Monday, November 19, 2012
C.A. Narrowly Construes ‘Pending Litigation’ Exception to CPRA
Litigant Held Entitled to County Lawyers’ Billing Records in Pending Suit
By KENNETH OFGANG, Staff Writer
The “pending litigation” exemption from the California Public Records Act’s disclosure requirements does not apply to a request by, or on behalf of a litigant, to see the billing records of a public entity’s counsel, the Court of Appeal for this district ruled Friday.
Div. Eight denied a writ petition by Los Angeles County, which challenged Los Angeles Superior Court Judge James Chalfant’s order that it disclose billing records in the case of Venegas v. County of Los Angeles. The nearly-14-year-old litigation arose after officers of the Task Force for Regional Auto Theft Prevention detained a local couple on suspicion of auto theft.
The complaint originally involved several civil rights and tort causes of action, but the only claim to survive has been one under a state civil rights statute, Civil Code Sec. 52.1.
The plaintiffs in that action are represented by attorneys David Mann and Donald Cook. They also represent Cynthia Anderson-Barker, an attorney who shares office space with them and who is the petitioner in the CPRA action, which she brought last November.
The CPRA requires a public entity to disclose, upon written request, any public record unless an exemption created by the act itself or by another state or federal statute applies. The county claimed an exemption from Anderson-Barker’s requested disclosure under Government Code Sec. 6254(b), a subdivision of the CPRA which exempts records “pertaining to pending litigation to which the public agency is a party . . . until the pending litigation . . . has been finally adjudicated or otherwise settled.”

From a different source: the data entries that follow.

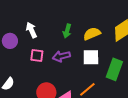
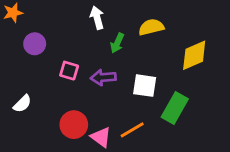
white arrow: (31, 30) -> (97, 18), moved
yellow semicircle: (92, 34) -> (151, 27), moved

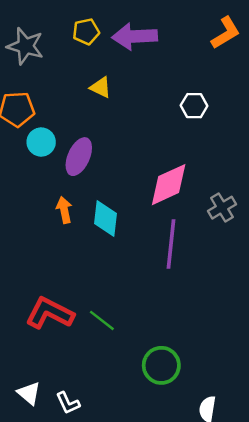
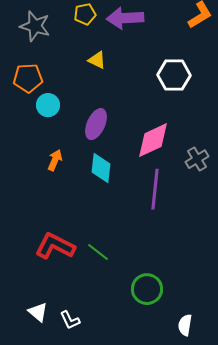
white hexagon: (194, 106) -> (174, 75), size x1.5
purple ellipse: (79, 157) -> (96, 124), moved
orange arrow: (64, 210) -> (55, 160), moved, turned 35

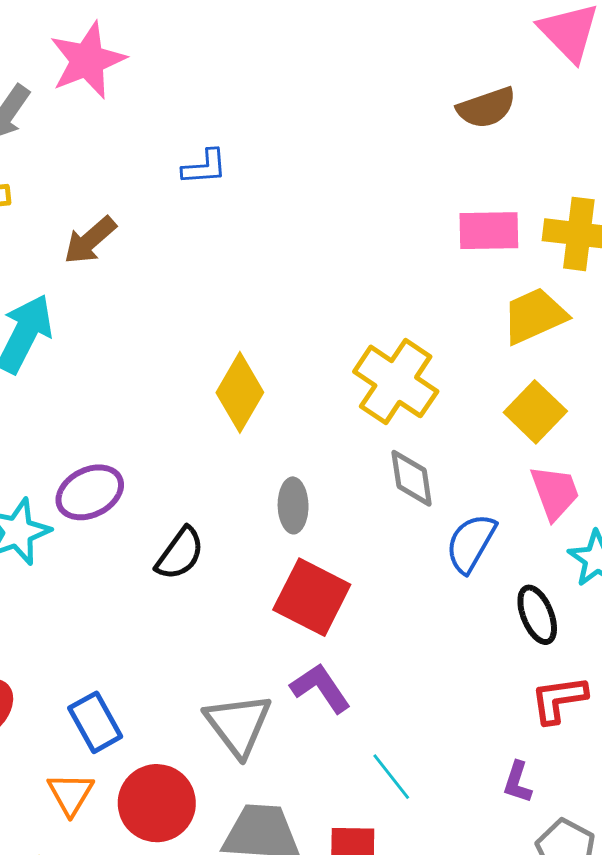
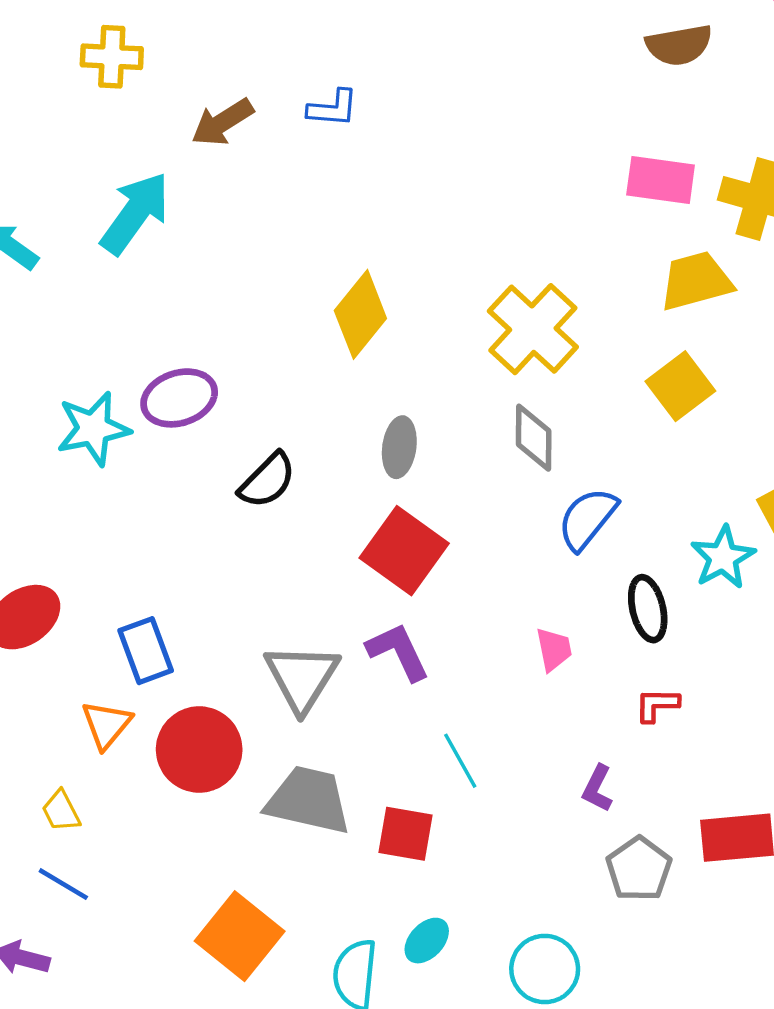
blue L-shape: (205, 167) -> (333, 108), moved
pink trapezoid: (555, 492) -> (554, 649), moved, size x0.7
red L-shape: (559, 699) -> (657, 705), size x0.7

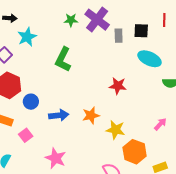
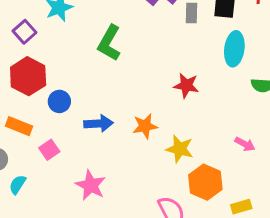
cyan ellipse: (150, 59) -> (234, 49), turned 70
pink arrow: (160, 124) -> (245, 144), turned 72

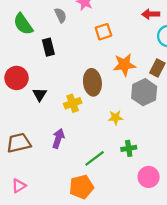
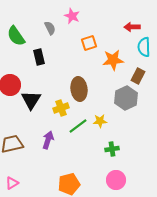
orange star: (124, 65) -> (113, 60), moved
black triangle: (40, 94) -> (31, 100), size x1.5
green line: (95, 158) -> (78, 126), moved
pink circle: (149, 177) -> (116, 180), moved

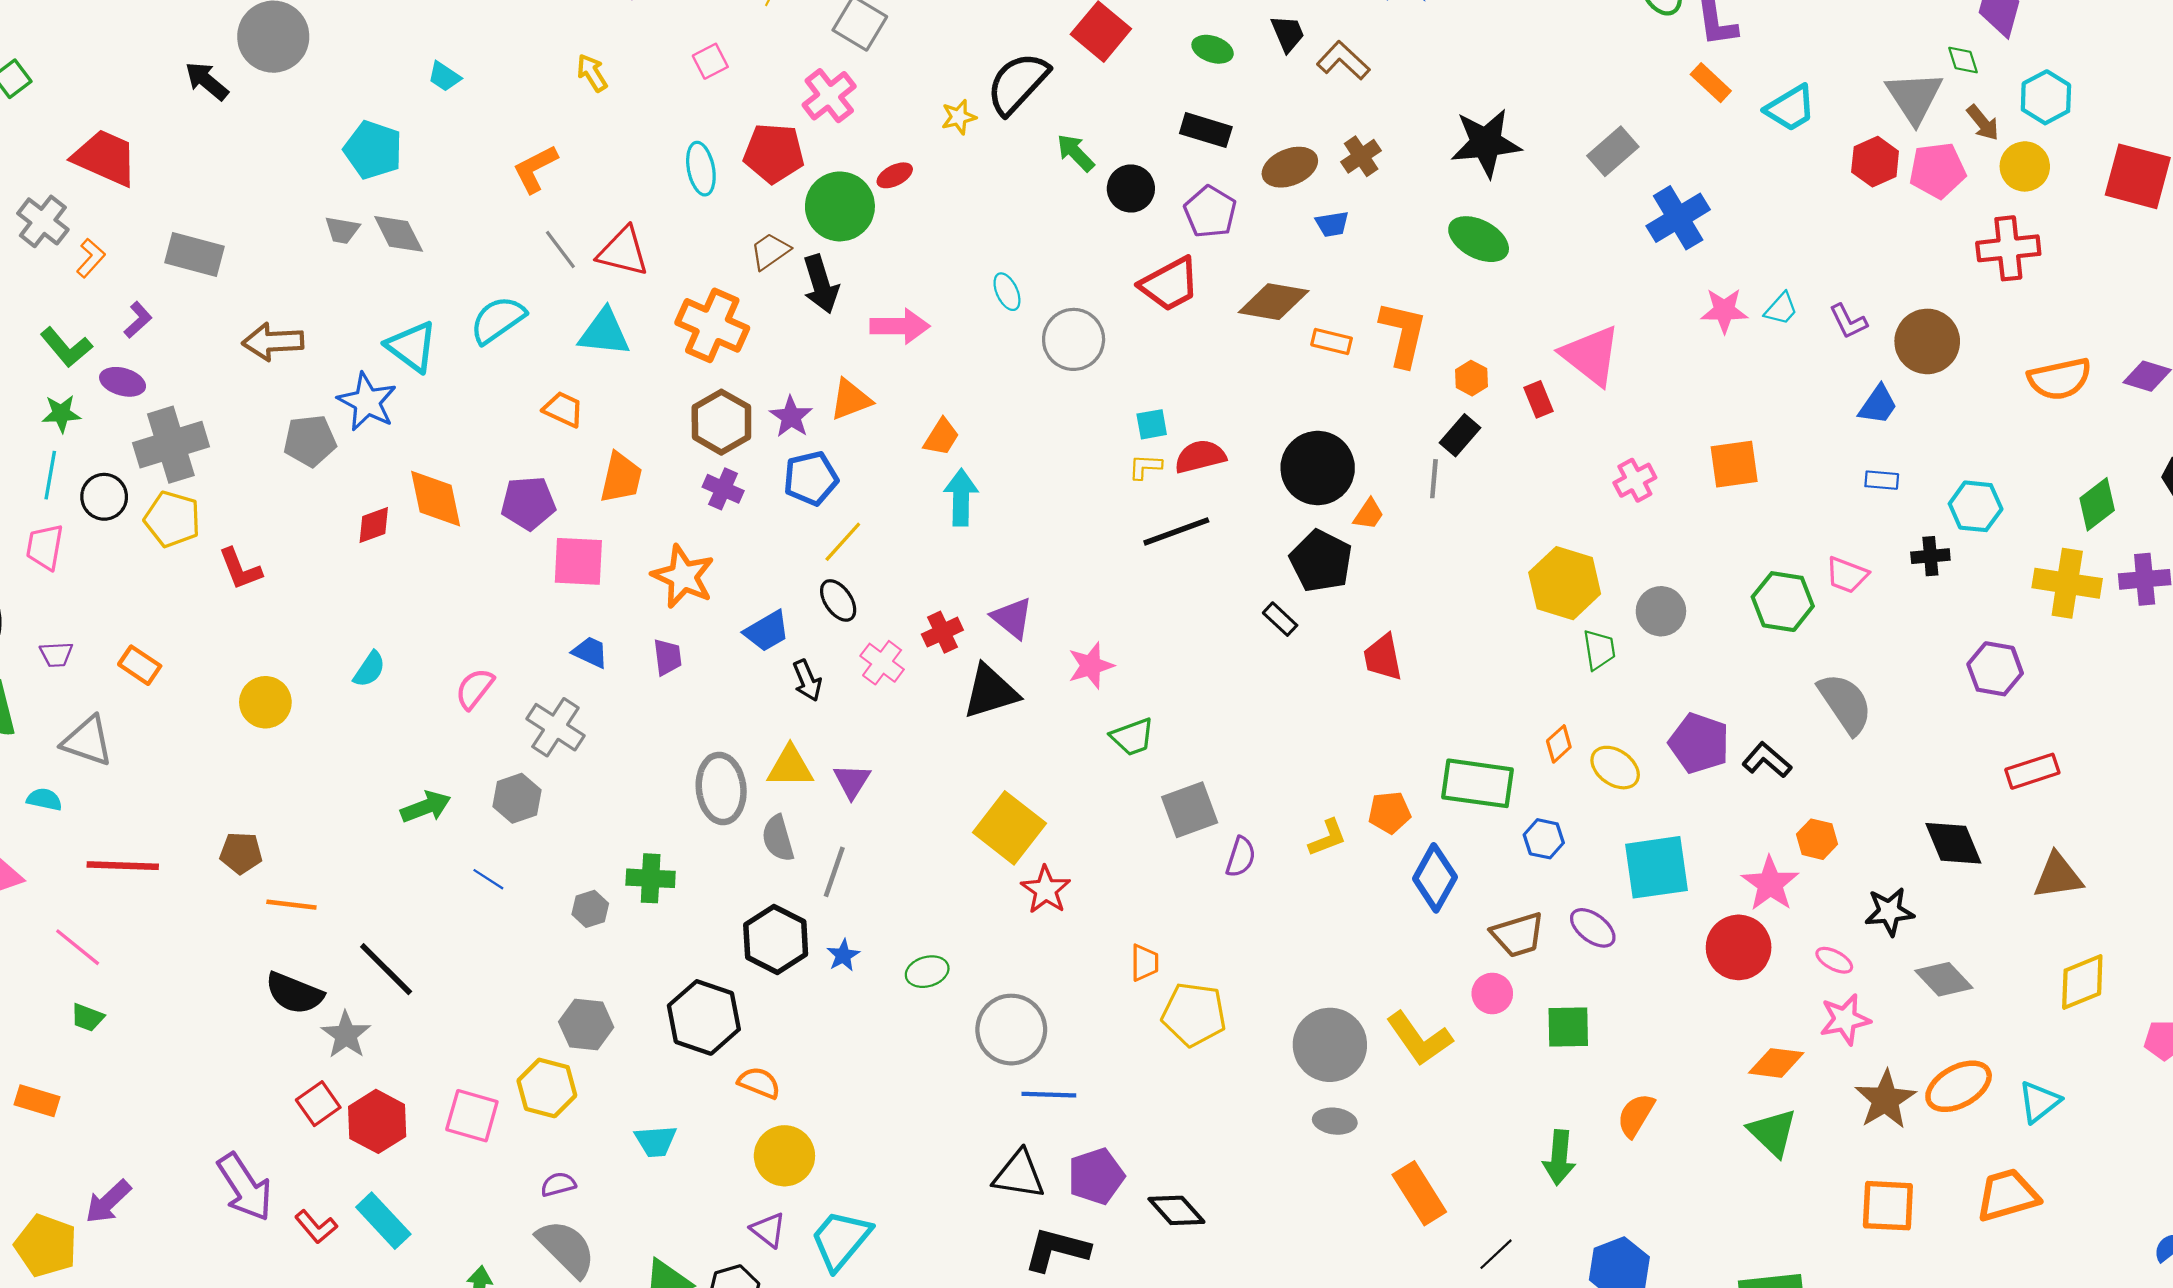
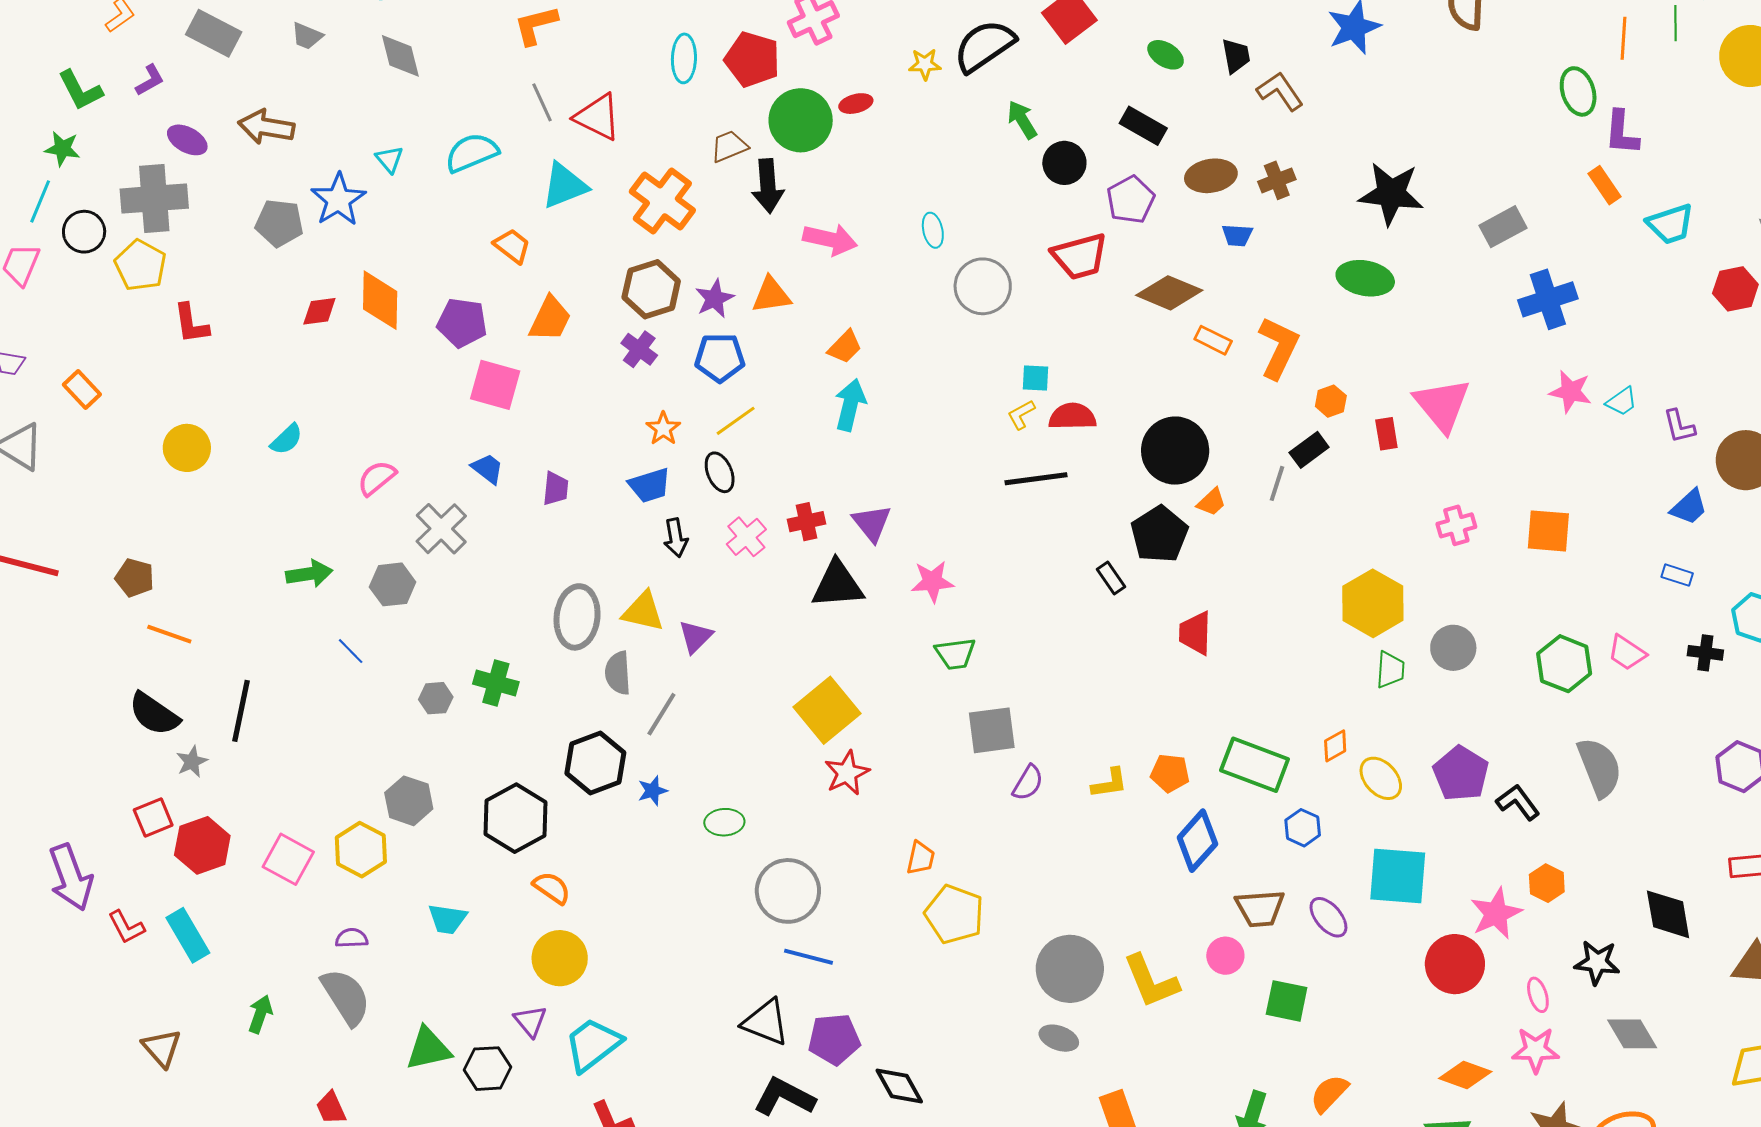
gray trapezoid: (342, 230) -> (307, 36), moved
green ellipse: (1479, 239) -> (1365, 278), turned -30
cyan triangle: (604, 333) -> (565, 186), turned -40
cyan triangle: (412, 347) -> (389, 159), size x0.6
purple ellipse: (123, 382) -> (187, 140), moved
yellow L-shape: (1145, 467) -> (1021, 415), turned -44
orange star: (683, 576) -> (663, 429), moved, size x0.6
pink ellipse: (1834, 960) -> (1538, 995), turned 32
black line: (386, 969) -> (241, 711), turned 44
gray star: (346, 1035) -> (192, 762), size x0.7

The county also claimed exemptions for attorney-client communications and attorney work product.
Chalfant ruled that the billing records were not attorney-client communications, that portions of them were work product, and that the pending-litigation exception did not apply because the billing records were not prepared for use in the litigation. He ordered that the records be disclosed, but said the county could redact the portions that were work product, so that only “the hours worked, the identity of the person performing the work, and the amount charged” would be made public.
The county’s writ petition challenged the judge’s ruling only with respect to Sec. 6254(b).
The Court of Appeal initially denied the petition summarily, but the Supreme Court granted review and ordered the panel to consider the merits.
Justice Laurence Rubin, writing for the Court of Appeal, noted that the CPRA makes disclosure available to “every person,” so Anderson-Barker’s reasons for her request are irrelevant. He also noted that exemptions to the act must be construed narrowly, and that prior Court of Appeal decisions have limited Sec. 6254(b) to documents specifically prepared for use in litigation.
Thus, Rubin explained, it is possible for a litigant to obtain documents under the CPRA that have some relationship to the litigation but would not be available under traditional discovery. He cited an earlier case involving a client of Mann and Cook, Fairley v. Superior Court (1998) 66 Cal.App.4th 1414, in which the plaintiff in a civil rights suit was able to obtain documents related to the over-detention of inmates at the county jail.
In the current case, Rubin wrote, “the records in the records in question relate to pending litigation and, indeed, would not have existed but for the pending litigation.” But substantial evidence supports the trial judge’s conclusion that because the documents were prepared to facilitate payment of the lawyers’ bills and not for use in the litigation, they did not fall under the exemption, Rubin said.
Deputy County Counsel Jonathan McCaverty represented the county on appeal.
The case is County of Los Angeles v. Superior Court (Anderson-Barker), 12 S.O.S. 5863.